# [REQUIRED ACTION]
Wherever "Figure" shows up in the records below, copy the whole line.
== Segment start ==
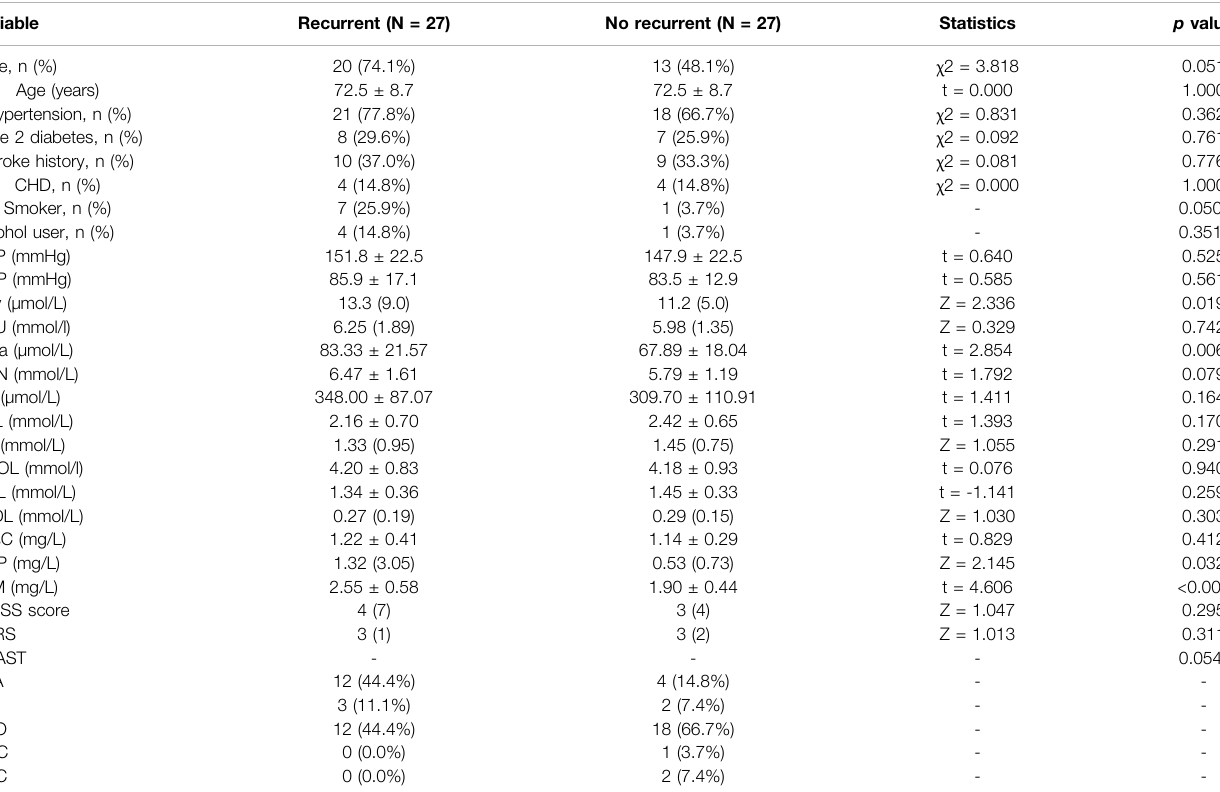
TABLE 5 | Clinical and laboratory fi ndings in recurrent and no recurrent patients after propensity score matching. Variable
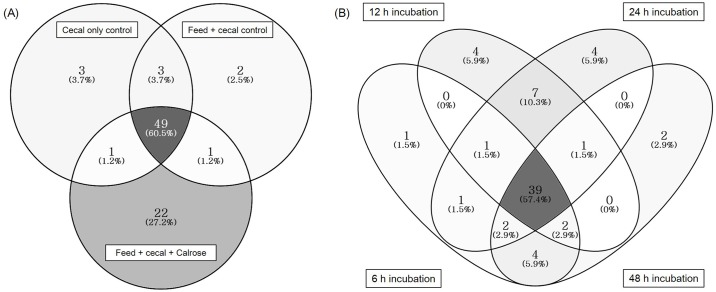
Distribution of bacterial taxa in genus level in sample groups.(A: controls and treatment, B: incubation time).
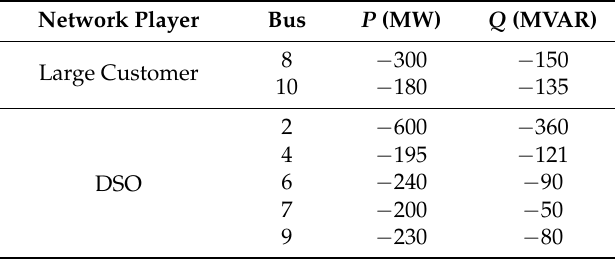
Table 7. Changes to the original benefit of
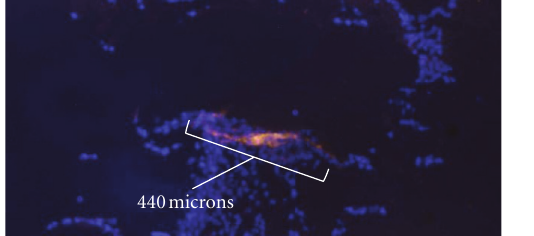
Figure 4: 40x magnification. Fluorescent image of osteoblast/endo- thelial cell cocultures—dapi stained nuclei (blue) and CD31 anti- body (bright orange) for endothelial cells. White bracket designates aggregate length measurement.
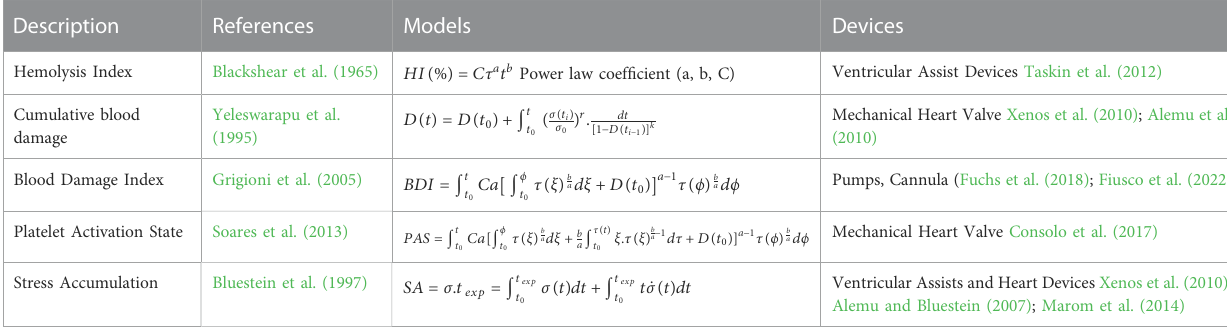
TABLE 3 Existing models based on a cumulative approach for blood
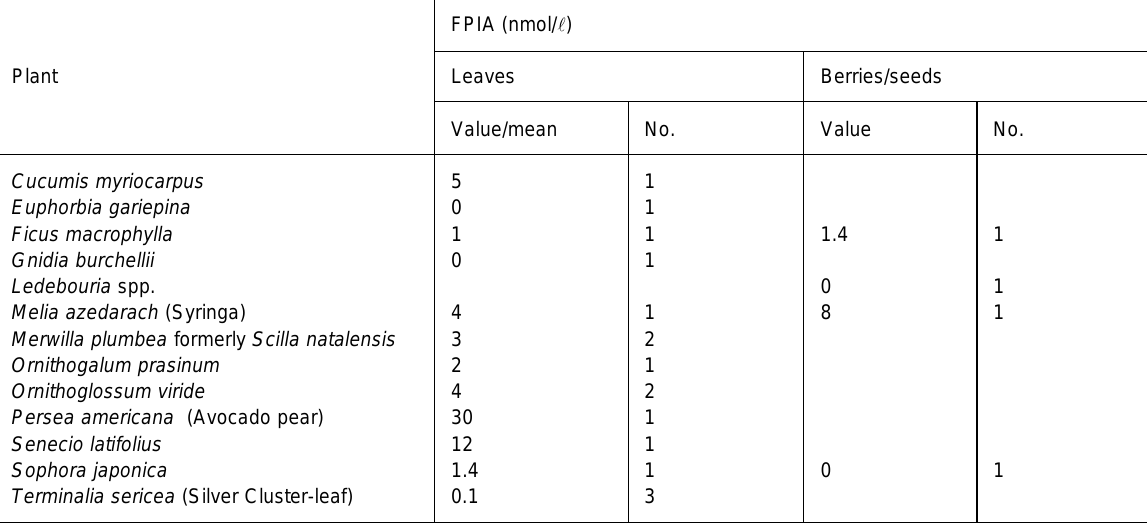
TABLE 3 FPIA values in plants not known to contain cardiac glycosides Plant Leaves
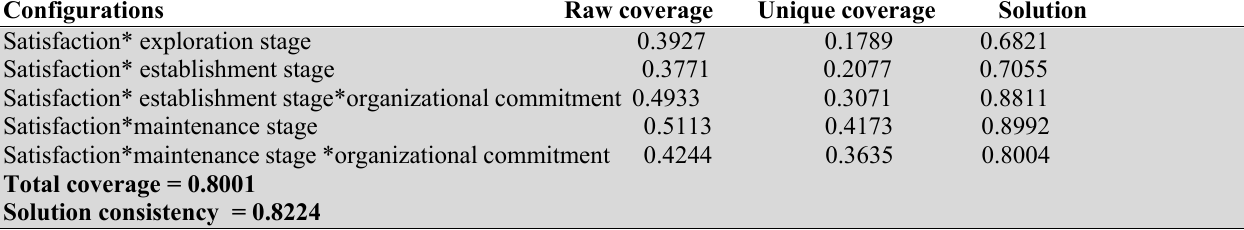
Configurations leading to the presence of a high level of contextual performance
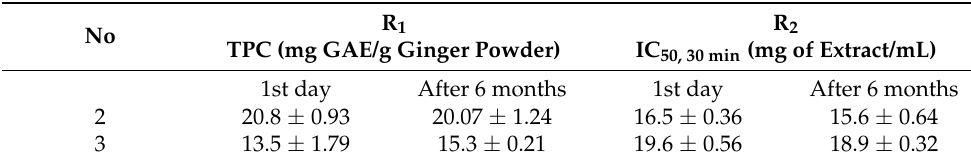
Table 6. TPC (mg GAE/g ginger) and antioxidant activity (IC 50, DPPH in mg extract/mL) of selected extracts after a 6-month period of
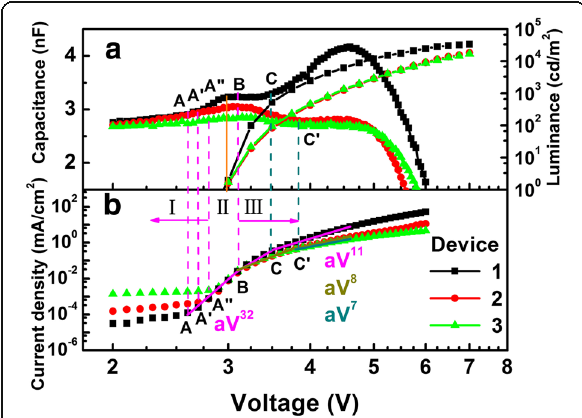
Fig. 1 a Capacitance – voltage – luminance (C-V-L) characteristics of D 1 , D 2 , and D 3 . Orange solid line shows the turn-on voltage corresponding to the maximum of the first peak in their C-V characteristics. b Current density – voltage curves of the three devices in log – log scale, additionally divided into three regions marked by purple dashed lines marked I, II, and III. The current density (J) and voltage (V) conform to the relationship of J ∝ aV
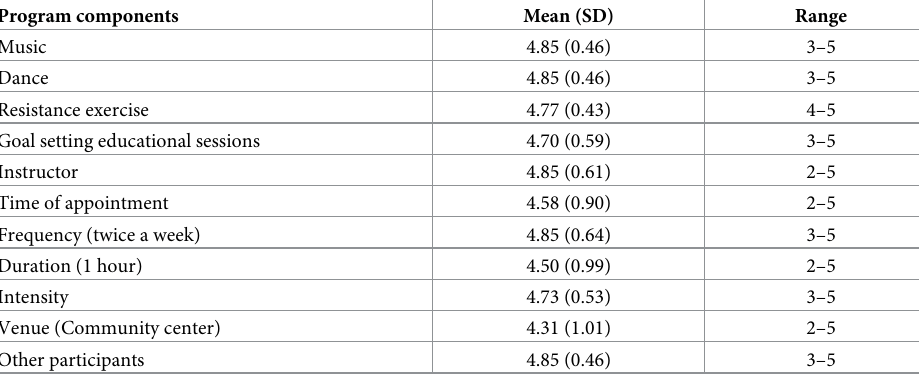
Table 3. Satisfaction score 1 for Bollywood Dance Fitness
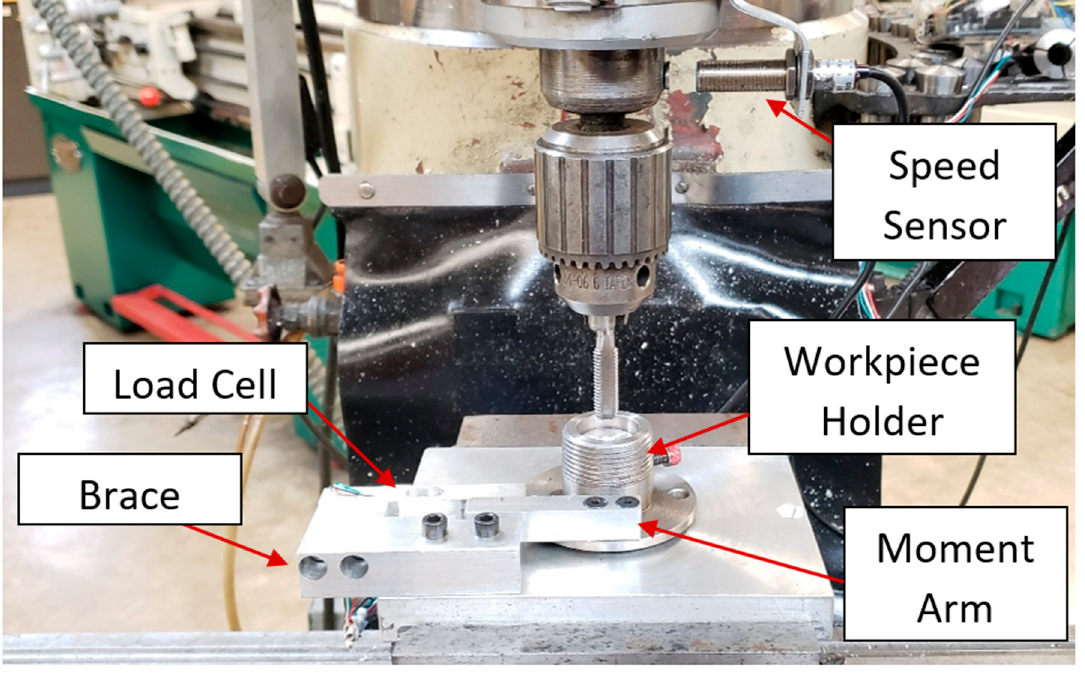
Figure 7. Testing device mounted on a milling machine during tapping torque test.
== Segment end ==
# [EXERCISE OUTPUT]
Figure 4: 40x magnification. Fluorescent image of osteoblast/endo- thelial cell cocultures—dapi stained nuclei (blue) and CD31 anti- body (bright orange) for endothelial cells. White bracket designates aggregate length measurement.
Figure 7. Testing device mounted on a milling machine during tapping torque test.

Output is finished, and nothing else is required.